Caros companheiros
Conforme prometido vou-lhes contar como foram os meus primeiros dias em Moçambique.
Nós fizemos a viagem Lisboa-Beira, num Boeing 707 dos TAM. Saímos de Lisboa já de noite do dia 26/11/72. Para mim e para a maioria de nós, senão a totalidade, foi a primeira vez que andámos de avião. Foi óptimo. O mesmo não posso dizer da disposição de muitos de nós, pois não íamos propriamente para uma viagem de férias. O avião contornou África pelo mar, pois a maioria dos países africanos não deixavam que sobrevoássemos o seu território (e muito menos um avião militar), passámos ao largo da Guiné, ainda vimos ao longe as luzes de Bissau e ao fim de 8 h (se a memória não me falha) aterrámos em Luanda. Ainda era noite e não saímos do aeroporto. Julgo que a paragem foi só para reabastecer o avião. A TAP fazia o mesmo trajecto, só uma vez é que, no trajecto Beira-Lisboa, aterrei em Salisbury, hoje Arare (era de noite e o aeroporto eram só barracões e as hospedeiras de terra eram umas inglesas já na casa dos 50 e muito pintadas, parecia um filme de terror, só faltou o Drakula). Retomando a viagem, partimos de Luanda, atravessámos o continente por cima da África do Sul (Bechuanalandia) e da então Rodésia do Sul e aterrámos na Beira 4 h (julgo não me enganar nas horas) depois de partirmos de Luanda.

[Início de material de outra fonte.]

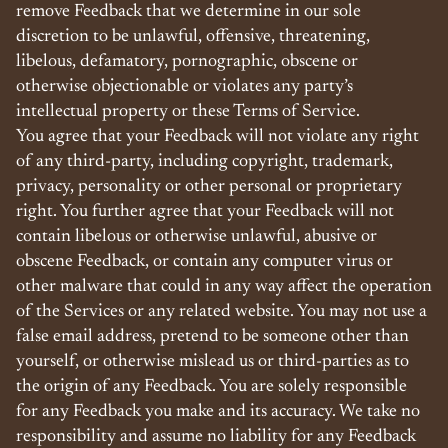
remove Feedback that we determine in our sole
discretion to be unlawful, offensive, threatening,
libelous, defamatory, pornographic, obscene or
otherwise objectionable or violates any party’s
intellectual property or these Terms of Service.
You agree that your Feedback will not violate any right
of any third-party, including copyright, trademark,
privacy, personality or other personal or proprietary
right. You further agree that your Feedback will not
contain libelous or otherwise unlawful, abusive or
obscene Feedback, or contain any computer virus or
other malware that could in any way affect the operation
of the Services or any related website. You may not use a
false email address, pretend to be someone other than
yourself, or otherwise mislead us or third-parties as to
the origin of any Feedback. You are solely responsible
for any Feedback you make and its accuracy. We take no
responsibility and assume no liability for any Feedback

Ficámos instalados na messe de oficiais e aproveitámos a tarde e a noite para darmos umas voltas pela cidade. Aconselharam-nos um restaurante para jantarmos, o Grego, onde comemos uns carangueijos recheados que estavam divinais. Depois demos uma volta pela Beira e passámos pelo Mira Mortos, que era um edíficio grande, o centro da prostituição da Beira e ficava sobranceiro ao cemitério, portanto dele tinha-se uma boa vista para os mortos. Foi quando regressámos à Messe, que ficava perto da praia, que recebemos a notícia que nos deixou em estado de choque. Nós deviamos partir no dia seguinte (28/11) de manhã, de comboio, para Moatize. A viagem era directa e demorava cerca de 1 dia. Mas o comboio foi minado e a linha destruída em grande parte e enquanto não arranjassem a linha não havia comboios. A notícia parecia boa, não era? Mais uns dias de férias na Beira. Puro engano. Íamos partir na mesma, mas de machibombo (camioneta de passageiros) e a viagem ía durar 3 dias, em parte por zona de guerra. Nem queríamos acreditar. No dia seguinte lá fomos para os adidos, recebemos uma G-3 novinha em folha, numa embalagem de plástico e rações de combate para 3 dias. Embarcámos então nos machibombos e partimos para a que foi, a pior viagem da minha vida.

eu e um dos meus furriéis, o Barros, à frente dos machibombos
Se pegarem num mapa de Moçambique tentem seguir o nosso trajecto. Beira, Vila Machado, Vila Pery, Vila Gouveia, Tete e Moatize. Parte da viagem foi feita com escolta. Passei parte da 1ª noite a matar melgas, não fosse alguma delas ser a da malária!!

Nós só pensávamos no que nos aconteceria se houvesse um ataque. Sentados dois a dois, nos bancos do machibombo, como se fossemos para o Bom Jesus, ver Braga pelo canudo, só que íamos ao encontro da guerra e alguns de nós talvez não voltassem (como infelizmente veio a acontecer). Dois anos depois fizemos o mesmo percursso de regresso, só que foi mais rápido e não havia guerra. A única coisa boa da viagem foi que fiquei a conhecer parte dos Distritos da Beira e de Tete.
Este foi o nosso primeiro contacto com Moçambique, e não foi nada animador. Começámos a perceber que era uma guerra muito estranha.
O Luso disse que tem pena que o pai não fale de Angola. Penso que esta é a primeira vez que conto estas estórias, por isso não me admiro que o seu pai não as conte.